Think Outside the Box
Try to think outside the realm of your usual small business haunts, or outside the realm of what services might be available from your favorites. An example? Sure, you might not be going to the salon for some time, but your salon could be offering at-home hair-color kits you didn’t know about. Similarly, a lot of local liquor stores are selling hand sanitizers brewed up by local distilleries.
That business that you assumed was fully closed might be offering curbside services right now and desperately need your business. These include retail, restaurants, breweries, and the like. Before you write off a business as one you can’t help, be sure you know the particulars.

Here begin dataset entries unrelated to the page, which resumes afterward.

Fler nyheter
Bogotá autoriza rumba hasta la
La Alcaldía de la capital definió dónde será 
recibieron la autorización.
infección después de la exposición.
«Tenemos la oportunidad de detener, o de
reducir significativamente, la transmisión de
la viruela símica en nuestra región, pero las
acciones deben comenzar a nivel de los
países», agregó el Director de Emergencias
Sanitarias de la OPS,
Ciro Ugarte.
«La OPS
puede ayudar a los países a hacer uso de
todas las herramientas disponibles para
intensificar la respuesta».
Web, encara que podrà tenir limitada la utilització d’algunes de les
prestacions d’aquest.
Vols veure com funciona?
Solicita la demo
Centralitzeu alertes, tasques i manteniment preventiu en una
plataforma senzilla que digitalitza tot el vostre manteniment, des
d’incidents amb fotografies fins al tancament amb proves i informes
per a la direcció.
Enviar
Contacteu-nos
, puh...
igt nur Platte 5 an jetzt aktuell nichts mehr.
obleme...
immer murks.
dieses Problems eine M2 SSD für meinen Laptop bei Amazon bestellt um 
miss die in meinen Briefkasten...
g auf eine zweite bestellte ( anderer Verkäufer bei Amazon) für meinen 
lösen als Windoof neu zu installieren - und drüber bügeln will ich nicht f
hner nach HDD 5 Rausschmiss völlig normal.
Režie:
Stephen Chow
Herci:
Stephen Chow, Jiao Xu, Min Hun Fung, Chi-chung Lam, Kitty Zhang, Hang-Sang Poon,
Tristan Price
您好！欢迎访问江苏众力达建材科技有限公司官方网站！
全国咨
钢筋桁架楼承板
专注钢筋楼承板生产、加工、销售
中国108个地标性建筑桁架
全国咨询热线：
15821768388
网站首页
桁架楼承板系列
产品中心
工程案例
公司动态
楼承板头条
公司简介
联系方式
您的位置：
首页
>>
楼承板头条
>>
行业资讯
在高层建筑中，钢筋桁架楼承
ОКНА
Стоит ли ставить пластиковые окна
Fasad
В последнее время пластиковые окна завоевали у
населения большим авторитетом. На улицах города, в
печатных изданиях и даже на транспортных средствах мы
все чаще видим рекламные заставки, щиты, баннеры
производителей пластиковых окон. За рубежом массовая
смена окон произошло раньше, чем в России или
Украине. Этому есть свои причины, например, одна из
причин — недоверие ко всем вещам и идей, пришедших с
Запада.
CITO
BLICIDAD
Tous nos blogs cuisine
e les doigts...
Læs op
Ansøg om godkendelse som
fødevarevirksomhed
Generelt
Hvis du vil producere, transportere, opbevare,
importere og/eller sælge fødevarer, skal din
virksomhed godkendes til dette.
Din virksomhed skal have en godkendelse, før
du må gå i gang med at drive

Related: These Restaurants and Retailers Offering Curbside Pickup
Talk It Up — It’s Free
There is no better time than right now to jump online via Yelp, Facebook, Google, and other sites to write a glowing review about great service you received, stellar sanitation protocols you witnessed, or just to give kudos to a longtime favorite. Similarly, recommend places you’ve enjoyed to friends and family.
Offer Your Own Talents
If you’ve got the time on your hands and can afford to take on some unpaid work, use your own professional talents to help the small businesses in your community. Web designers can help build e-commerce sites for small retail shops; graphic designers can help build branding material for local restaurants and breweries; accountants and CPAs can take on a pro-bono client or two. It’s great professional karma that will likely come back to benefit you one of these days.
Look for Fundraisers
“Crowdfunding continues to grow as a source of funding for businesses that are having trouble getting traditional financing,” says Gerri Detweiler, education director for Nav, which matches small-business owners with financing options. Some affected businesses are using sites like GoFundMe to keep the lights on and stay afloat. You can search that site’s database of small businesses in need by city/ZIP code. Other sites are doing similar things. Kickstarter, for example, has a Lights On project, designed to help qualifying small businesses “sustain (their) cultural space, event series, creative organization, or independent business.”
Loan Via Kiva
This crowdfunding site is loan — not donation — based. The site and its users have often focused on small businesses on other continents, and in the wake of the pandemic has launched its Global COVID-19 Response fund. You can contribute once or monthly, and there’s a Kiva U.S. section if you’d like to find a business nearer to you that needs your help. “These loans are made at 0% with no fees,” notes Detweiler. “Although you won’t earn a financial return as a lender on Kiva, you’ll get the satisfaction of knowing you’re helping entrepreneurs through this tough time.”